Start of Study text

The Ravens of course weren’t immune to the conflicting demands of selling their music in a world that wasn’t always receptive to the coarser black elements, nor were they resistant to performing a wider variety of material and vocal deliveries than just what fits in the still solidifying “rock” scene. Heck, they had the Jewish song “Mahzel” in their repertoire for years! So when looking at the songs they cut as 1947 wound down you might think at first glance that it was the powers-that-be at National Records who pushed the likes of “September Song”, “I Don’t Know Why (I Love You Like I Do)” and “Once In Awhile” forcibly on the group – standards all – but it was just as likely that some, if not all, of these were what The Ravens themselves had been singing on their own – familiar songs with solid melodies and plenty of room for harmonies behind the lead.

History looks down upon these contradictions when it comes to rock acts veering into pop (and I’ll be the first to admit that when it comes to taste I’ll be at the front of that particular pack when it happens), but the fact is that musicians and singers like ALL kinds of music and what sells best may define them to the public but it doesn’t always define who they are to the artists themselves.

End of Study text
Start of Stored data

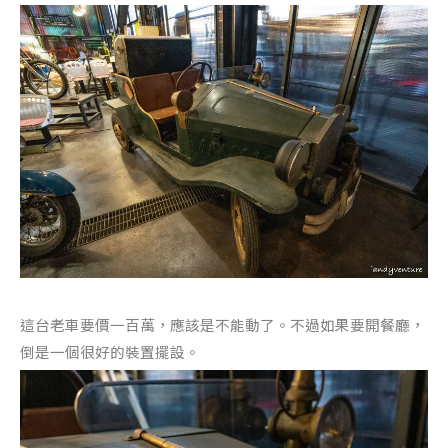
這台老車要價一百萬，應該是不能動了。不過如果要開餐廳，
倒是一個很好的裝置擺設。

End of Stored data

#### Request A
Answer these from the passage on The Ravens:
(i) What Jewish song did The Ravens keep in their repertoire for years?
(ii) What record company is named in the passage?
(iii) What does history look down on when it comes to rock acts?
#### Request B
Take the passage on The Ravens further, starting right after its last sentence.
The material on this page comes from a separate source.

#### Expected output A
(i) "Mahzel"
(ii) National Records
(iii) Rock acts veering into pop

#### Expected output B
But In My Memory
Another of those standards they tackled in the final days of 1947 was Together, a song dating way back to 1928, hardly anything that would seem connected to what was going on in the black music community of 1948 as rock was taking hold. But as they’d shown with “Old Man River” they were more than capable of turning a song inside out and adapting it to their own style and so the question would be just how well would they be able to fit this song into what else they were already making their name on?


Well, it’s a decidedly mixed bag as you probably guessed. The guitar that shares space with the piano to open the proceedings gives it a hint of modernity, and of course Jimmy Ricks’s presence alone ensures that it won’t ever be archaic sounding, but this is still rather timid considering their earlier forays into more progressive material.

In a way this is almost a schizophrenic recording. The first few notes on the piano are decidedly square, you almost expect Evelyn Knight to start singing “Buttons & Bows” or something. But then the electric guitar joins in and gives it a bit of a jolt. Nothing cutting edge mind you, just enough to keep you from dozing off before it gets started. Eight seconds in the group starts to harmonize and while their “Doo-doot, doo-doot-doo-doot” isn’t exactly exciting, their blend is as nice as ever and it lays a suitably tranquil harmony bed for the dramatic entrance which, if you’re familiar with The Ravens (and by this point in the winter of ’48 what rock fan isn’t?), is sure to follow.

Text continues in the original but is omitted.